-- TASK TO COMPLETE --
Change "series" to "data set" everywhere it appears in the records below, keeping all other text the same. Leave the pictures out of your answer.

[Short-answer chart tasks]
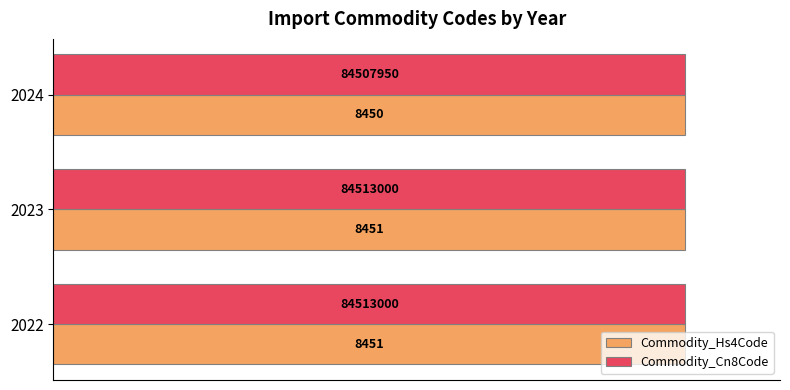

What are all the series names shown in the legend?

Commodity_Hs4Code, Commodity_Cn8Code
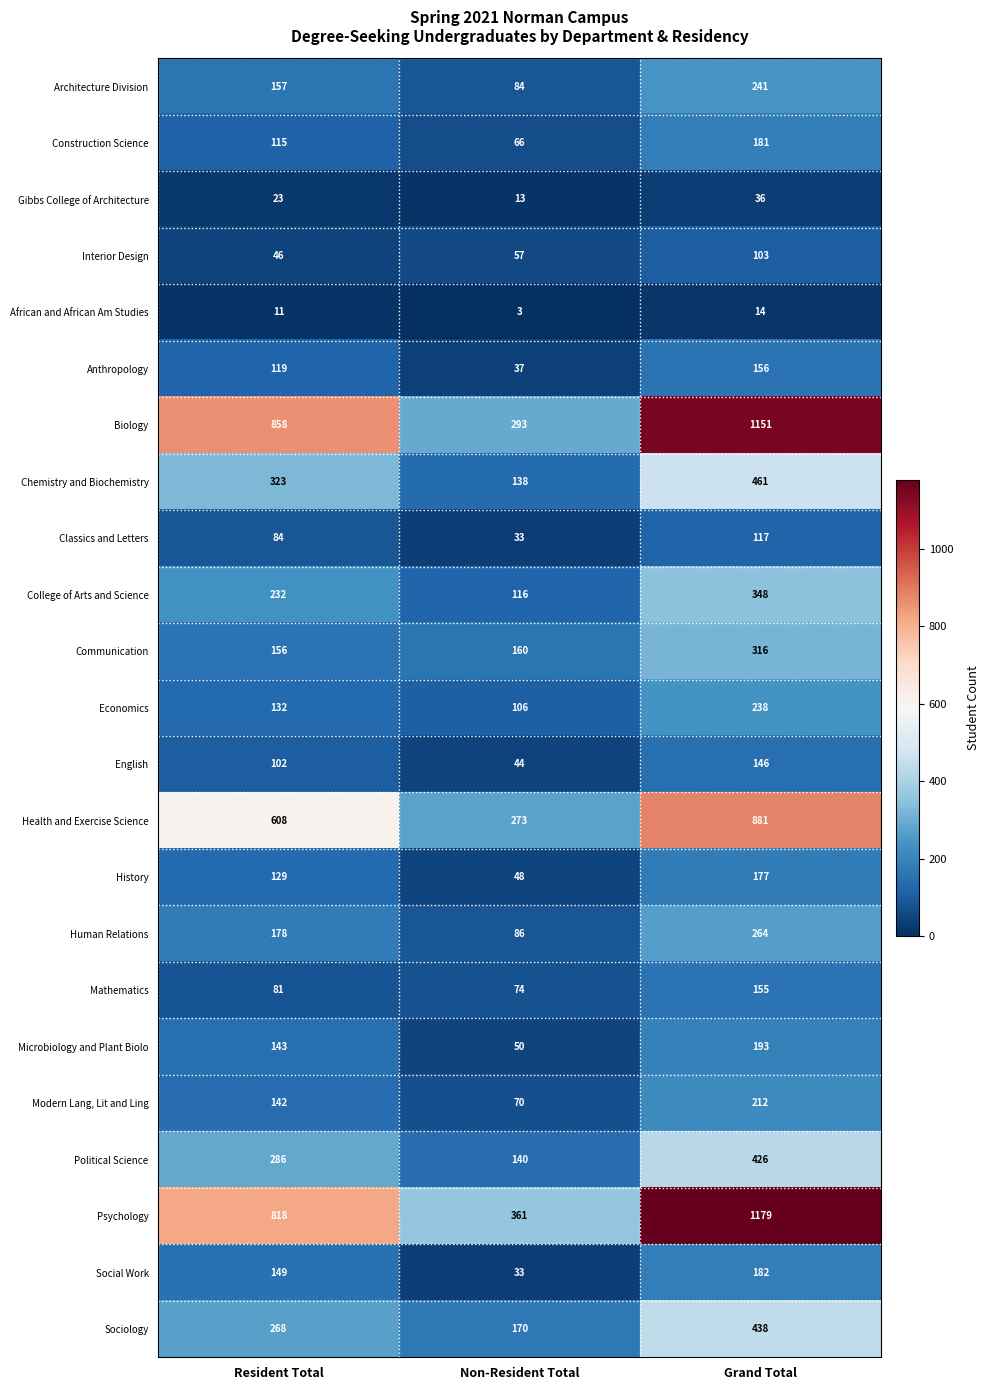

Rank the series at Grand Total from highest to lowest value.

Psychology, Biology, Health and Exercise Science, Chemistry and Biochemistry, Sociology, Political Science, College of Arts and Science, Communication, Human Relations, Architecture Division, Economics, Modern Lang, Lit and Ling, Microbiology and Plant Biolo, Social Work, Construction Science, History, Anthropology, Mathematics, English, Classics and Letters, Interior Design, Gibbs College of Architecture, African and African Am Studies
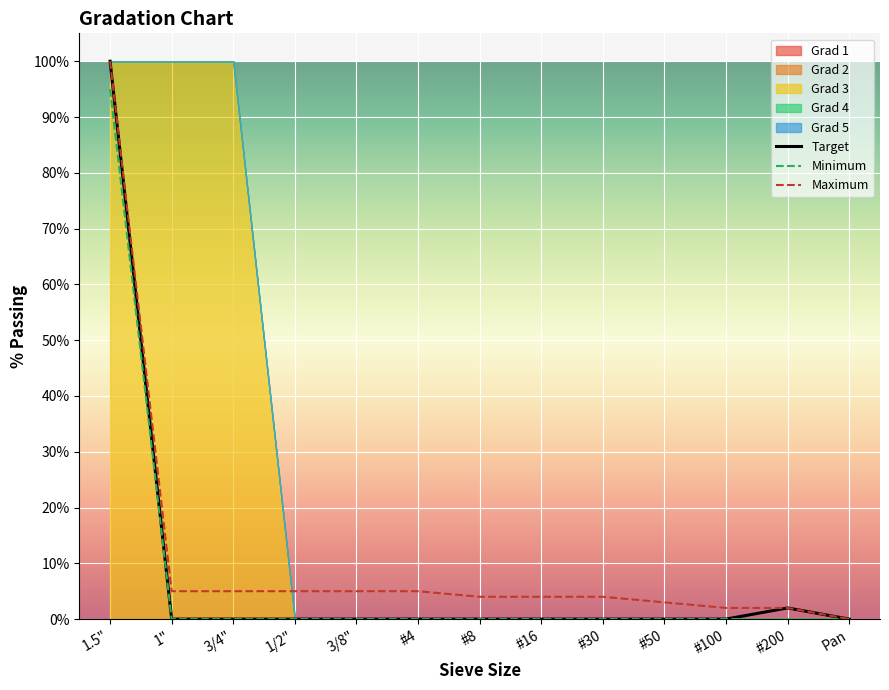

Where is Target nearest to the value 50?

#200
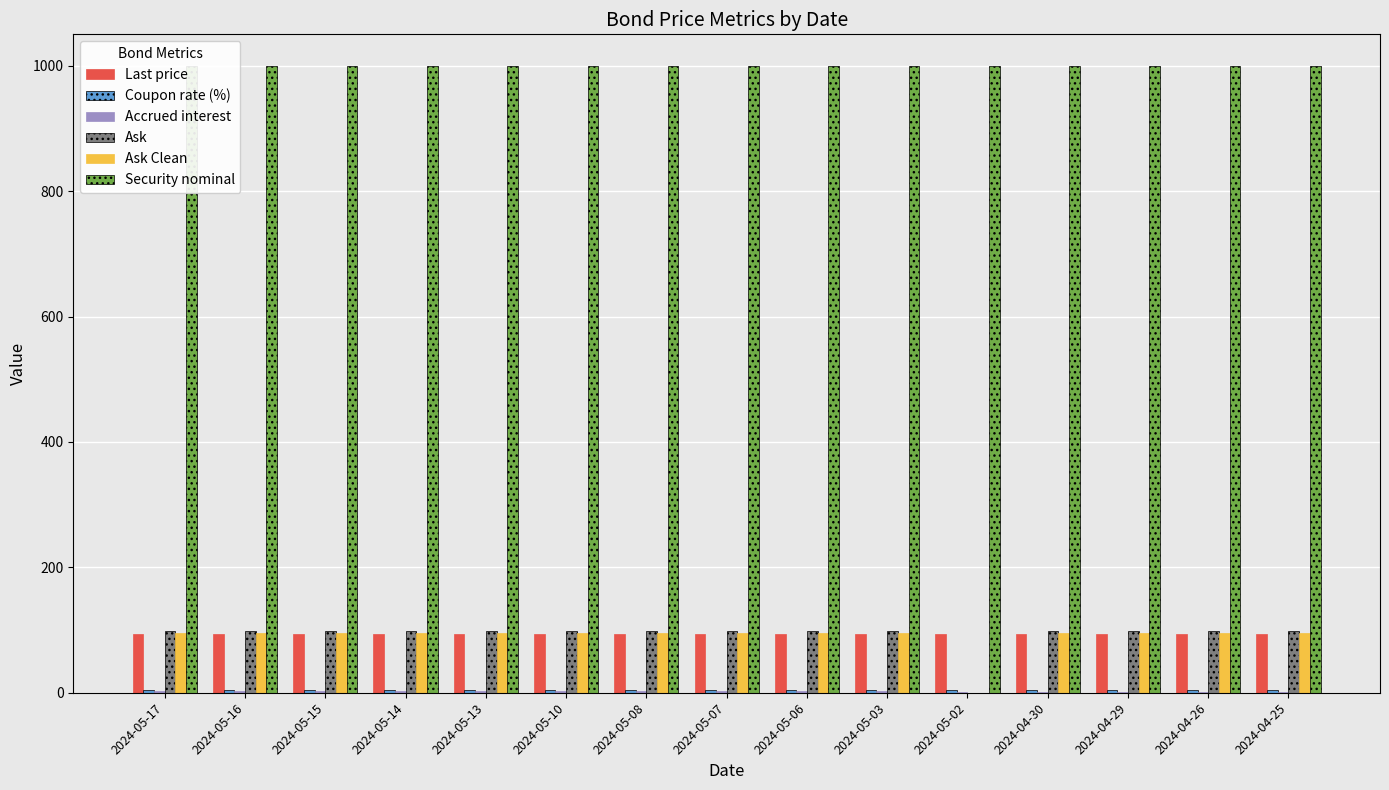

What is the difference between the maximum and minimum values in the Ask Clean series?

96.0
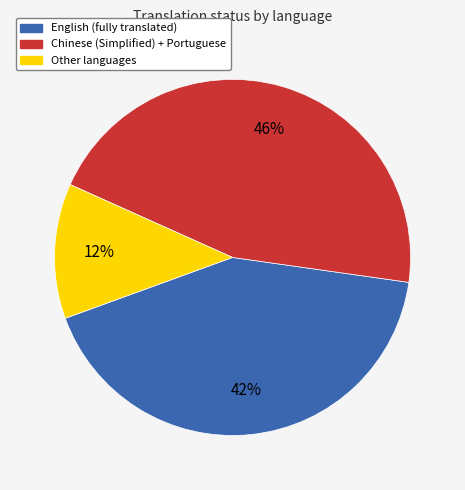

Does any single category account for the majority?

No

-- EXPECTED OUTPUT --
What are all the data set names shown in the legend?

Commodity_Hs4Code, Commodity_Cn8Code

Rank the data set at Grand Total from highest to lowest value.

Psychology, Biology, Health and Exercise Science, Chemistry and Biochemistry, Sociology, Political Science, College of Arts and Science, Communication, Human Relations, Architecture Division, Economics, Modern Lang, Lit and Ling, Microbiology and Plant Biolo, Social Work, Construction Science, History, Anthropology, Mathematics, English, Classics and Letters, Interior Design, Gibbs College of Architecture, African and African Am Studies

Where is Target nearest to the value 50?

#200

What is the difference between the maximum and minimum values in the Ask Clean data set?

96.0

Does any single category account for the majority?

No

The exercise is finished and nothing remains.